Task directions
In the article about Level 39, how many experienced technology entrepreneurs does the "Entrepreneurs in Residence" scheme make available to members?

Document passage
Van der Kleij says he’s based three of his own start-up businesses in the premises and feels that it’s “the best place to grow his business”.
I remind him that the brand proposition of Tech City too is to be “the location of choice for start-ups and growth businesses,” then how is Level 39 different?
“We’d allow a start-up here only if it has more than a fab idea. It needs to be baked into more of a prototype or a working concept to demonstrate it. There are other incubators that work really well for the concept phase of a start-up. For us, it’s next stage and teenage companies.”
Drawing from his experience of running Tech City, Van der Kleij has made sure he’s not repeating the same mistakes the Silicon Roundabout has made in the past.
In a report published by think tank Centre for London last year, Tech City was criticised for not being able to provide effective mentoring to businesses. The report said that despite “strong demand” for advice on business matters, “many companies had trouble accessing this advice in the neighbourhood”.
Level 39’s fixed that problem with it’s “Entrepreneurs in Residence” scheme which would ensure that four experienced technology entrepreneurs will be at the beck and call of members for any advice or mentoring.
I asked Paul Murphy, CEO of call recording app Call Trunk of what it’s like to set up a base here.
“We’ve rented one desk here and are pretty happy. We want to work with banks and being here increases the credibility of the business. It’s a really good location to come across as a serious player as opposed to our offices in Whitechapel.”
The other lure for tech geeks to look to Level 39 is its line-up of 40 tech events. Next week, Boris Johnson and David Cameron’s ex-policy advisor Rohan Silva are among other bigwigs who would attend the InnoTech Summit in the events space. Also, there are other events like a hackathon organised for UCL students by J.P. Morgan, Bank of America Merrill Lynch to make an app in 24 hours.
Wouldn’t these tech-tastic events draw crowds from Shoreditch?

Saved entries:
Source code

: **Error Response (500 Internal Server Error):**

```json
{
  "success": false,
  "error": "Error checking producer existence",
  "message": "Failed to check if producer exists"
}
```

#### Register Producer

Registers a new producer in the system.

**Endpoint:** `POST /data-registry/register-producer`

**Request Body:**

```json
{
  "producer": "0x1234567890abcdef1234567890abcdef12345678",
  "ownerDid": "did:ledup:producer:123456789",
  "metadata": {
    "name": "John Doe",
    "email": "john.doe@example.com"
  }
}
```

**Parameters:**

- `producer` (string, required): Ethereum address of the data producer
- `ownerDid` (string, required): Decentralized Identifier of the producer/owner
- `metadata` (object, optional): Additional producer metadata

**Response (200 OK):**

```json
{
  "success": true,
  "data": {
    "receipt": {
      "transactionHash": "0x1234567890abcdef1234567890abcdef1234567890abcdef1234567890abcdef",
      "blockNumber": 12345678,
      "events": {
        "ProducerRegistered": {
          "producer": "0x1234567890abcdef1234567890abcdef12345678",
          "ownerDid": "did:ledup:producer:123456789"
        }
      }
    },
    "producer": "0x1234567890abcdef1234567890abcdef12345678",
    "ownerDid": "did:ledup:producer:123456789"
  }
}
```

Reply to the exercise
Four.